The Iowa Cubs, a AAA team, were planning to stay at the Best Western Landmark Hotel in Metairie, Louisiana at the same time as the national convention for the European-American Unity and Rights Organization was being held there.

But according to newspaper reports at the time, the local New Orleans team that was arranging the visiting team’s accommodations made a change in part because of concerns about the EURO event.

The Des Moines Register covered the lodging change on May 2, two weeks before the convention Scalise spoke at took place on May 17-18. A New Orleans alt weekly, the Gambit Weekly, also reported on the change in an article about potential backlash to the EURO meeting.

The switch was sparked by an anonymous call to the Iowa Cubs about the planned EURO meeting, according to the 2002 report from the Des Moines Register. The team’s media relations director then brought the concern to the New Orleans Zephyrs.

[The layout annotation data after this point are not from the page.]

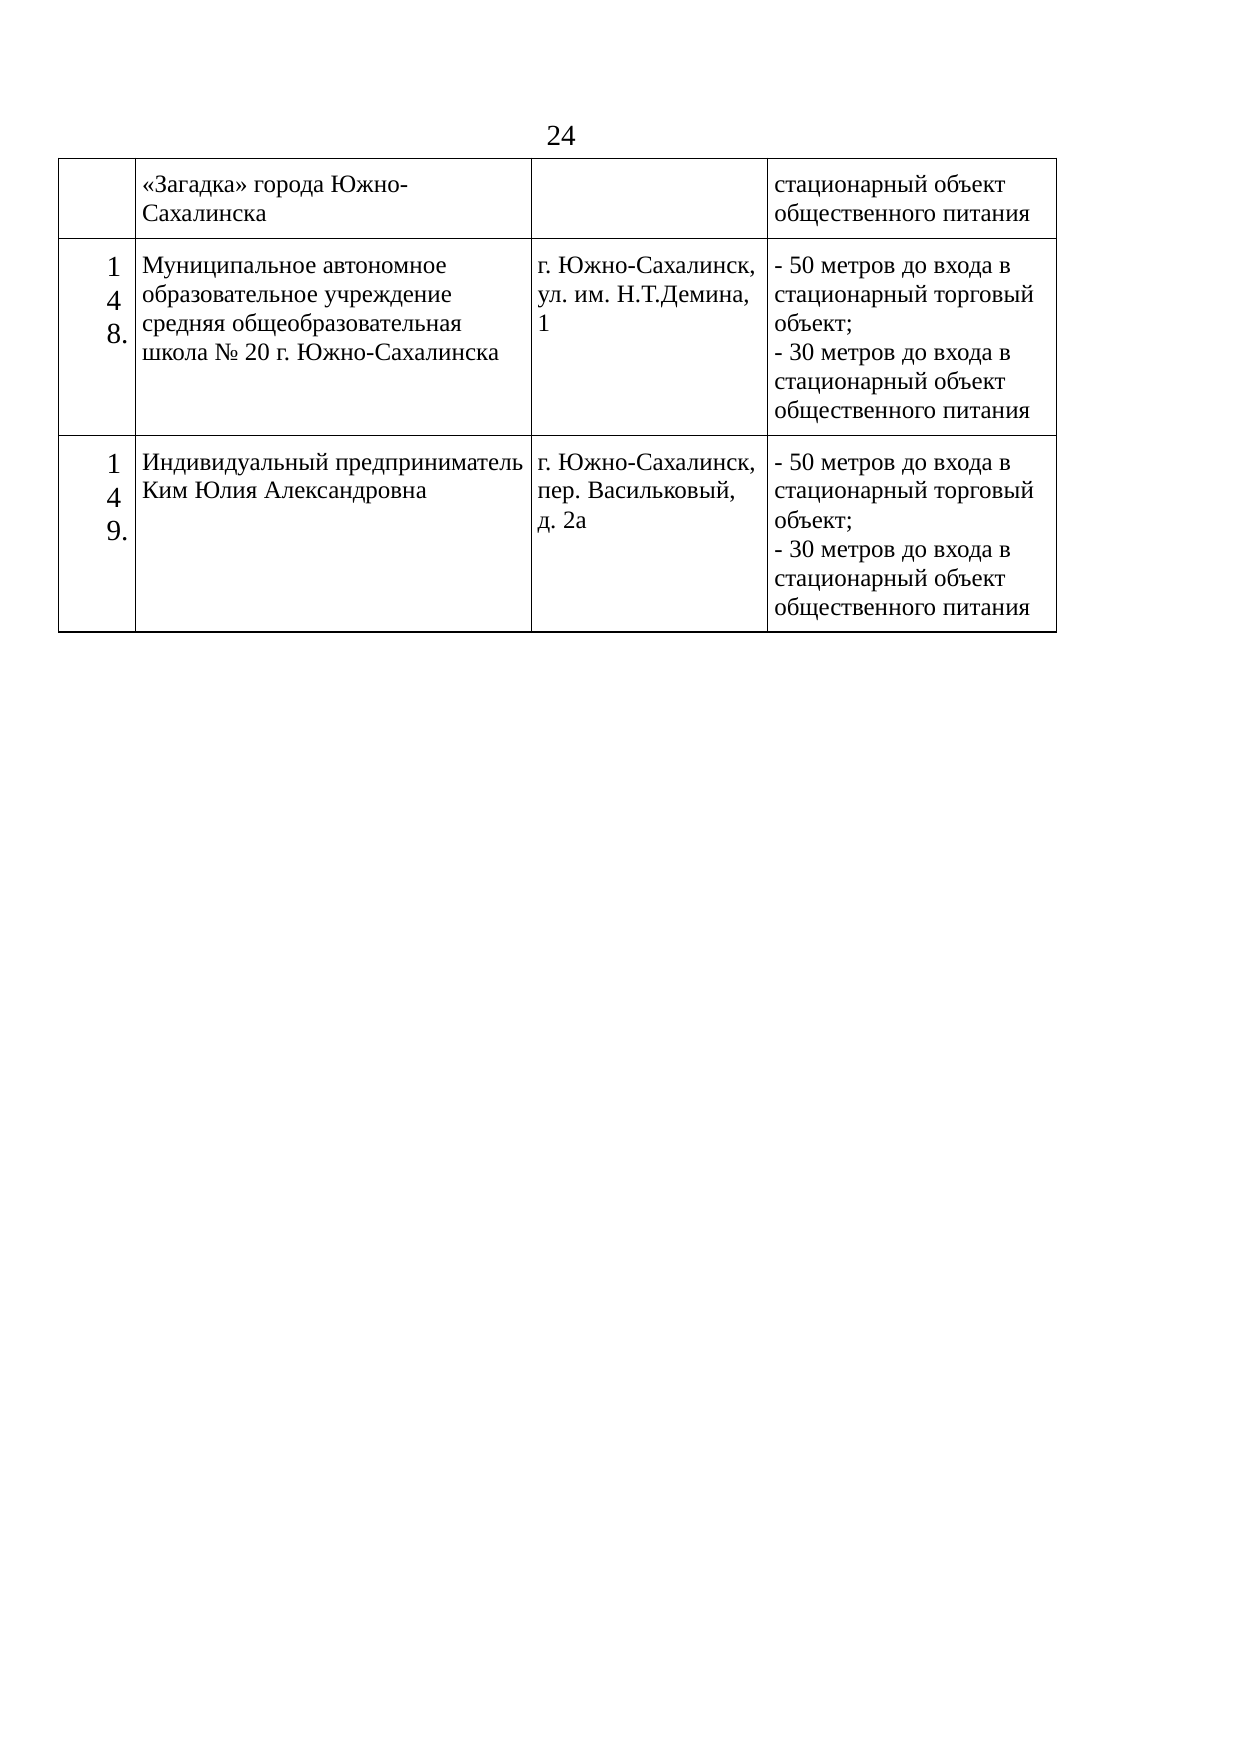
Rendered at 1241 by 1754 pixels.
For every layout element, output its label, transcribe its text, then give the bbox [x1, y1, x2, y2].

table_cell [59, 159, 135, 238]
table_cell [59, 436, 135, 631]
table_cell Индивидуальный предприниматель Ким Юлия Александровна [136, 436, 531, 631]
table_cell [59, 239, 135, 435]
table_cell Муниципальное автономное образовательное учреждение средняя общеобразовательная школа № 20 г. Южно-Сахалинска [136, 239, 531, 435]
table_cell г. Южно-Сахалинск, пер. Васильковый, д. 2а [532, 436, 767, 631]
table_cell «Загадка» города Южно-Сахалинска [136, 159, 531, 238]
table_cell [532, 159, 767, 238]
table_cell - 50 метров до входа в стационарный торговый объект; - 30 метров до входа в стационарный объект общественного питания [768, 239, 1056, 435]
table_cell г. Южно-Сахалинск, ул. им. Н.Т.Демина, 1 [532, 239, 767, 435]
table_cell стационарный объект общественного питания [768, 159, 1056, 238]
table_cell - 50 метров до входа в стационарный торговый объект; - 30 метров до входа в стационарный объект общественного питания [768, 436, 1056, 631]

“A representative from the (New Orleans) Zephyrs told me she didn’t want (the Cubs) in the hotel if that meeting was going to take place,” a sales representative for the hotel, Lisa Taylor, told the Register at the time.

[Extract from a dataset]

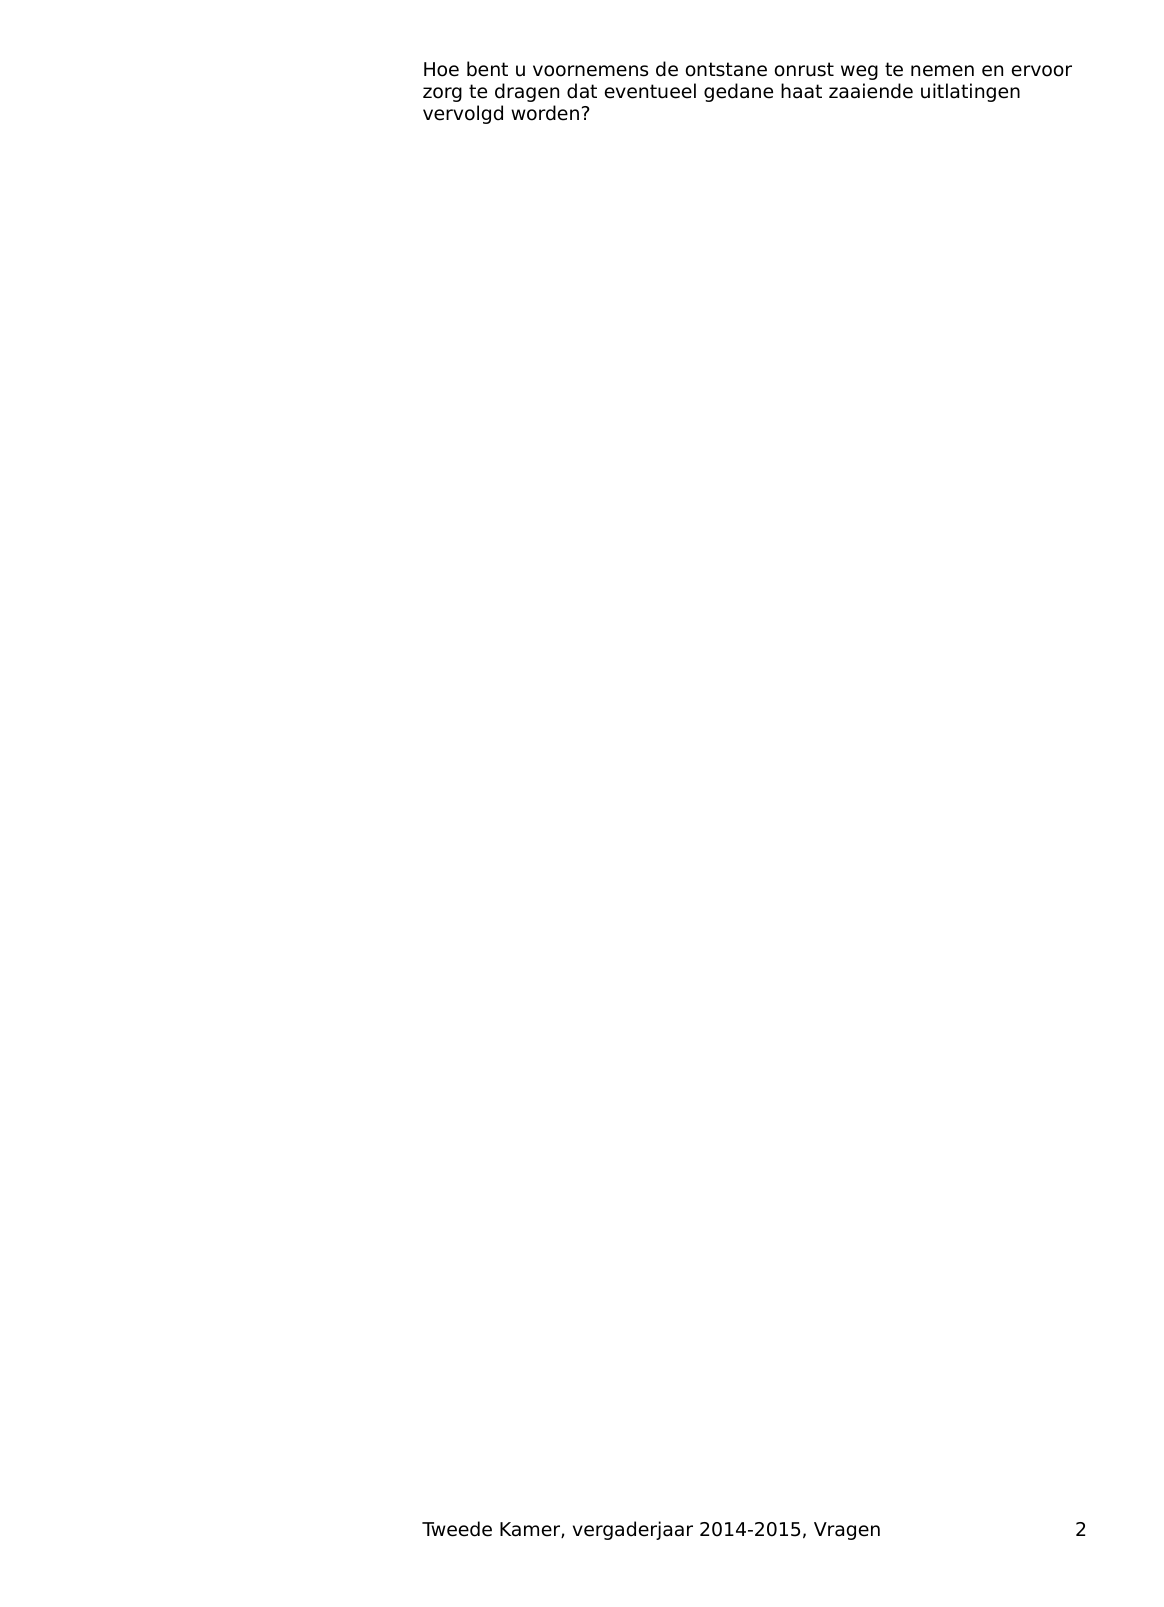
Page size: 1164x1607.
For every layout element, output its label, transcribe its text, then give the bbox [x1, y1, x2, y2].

text Hoe bent u voornemens de ontstane onrust weg te nemen en ervoor zorg te dragen dat eventueel gedane haat zaaiende uitlatingen vervolgd worden? [422, 59, 1087, 125]
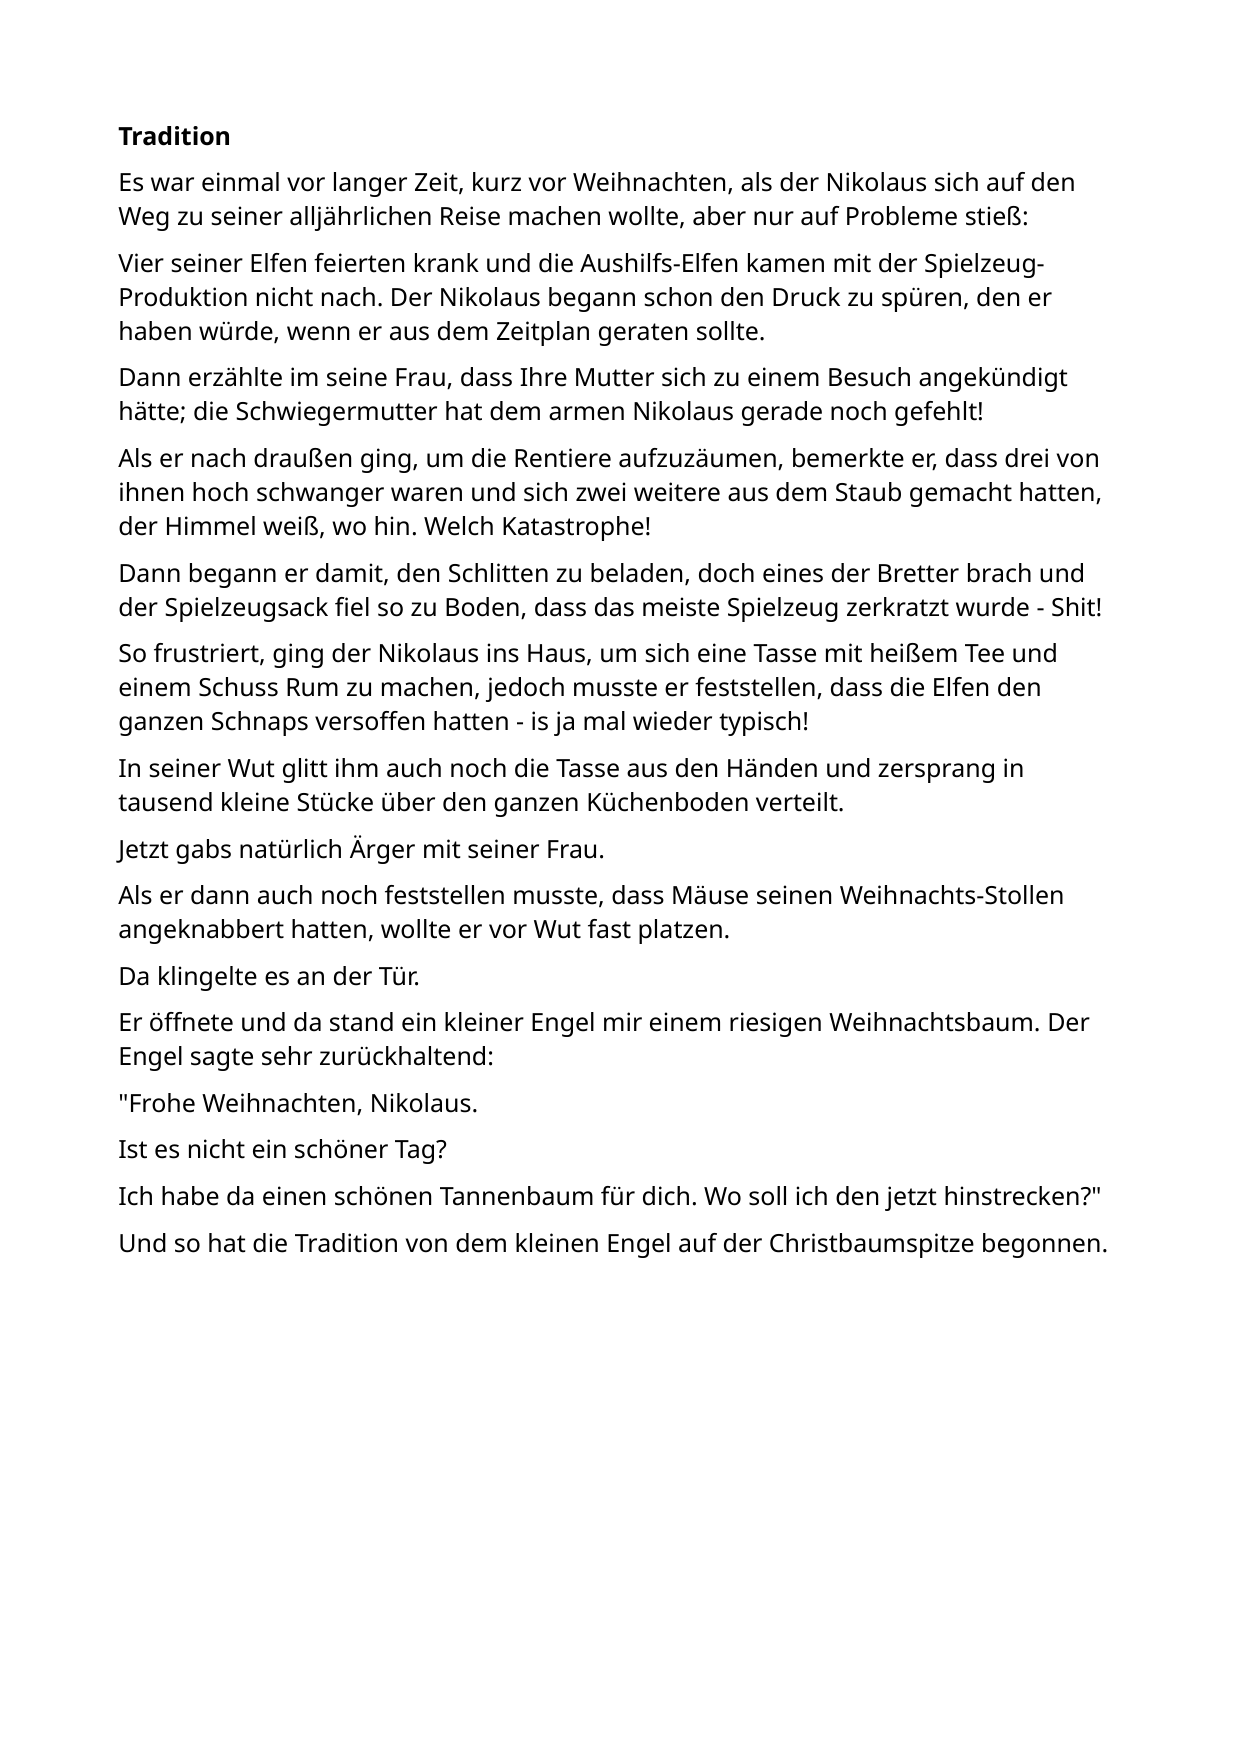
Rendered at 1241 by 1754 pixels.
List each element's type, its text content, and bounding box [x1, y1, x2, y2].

The general manager of the Zephyrs, Dan Rajkowski, told the newspaper that the EURO meeting was just one of several reasons the Iowa team’s accommodations were changed.

The Cubs’ general manager, Sam Bernabe, also demurred when asked what his response would be if his team remained at the hotel during the group’s convention. But he later told the Gambit Weekly that “we would just as soon stay away from a group that will create controversy.”

The Cubs’ roster at the time included six black players, four Latino players, and a South Korean player. The team’s hitting coach, who was black and originally from Louisiana, expressed discomfort about the EURO meeting.

“I’m glad we’re staying away from it,” hitting coach Pat Listach told the Register. “I wouldn’t have been comfortable staying there.”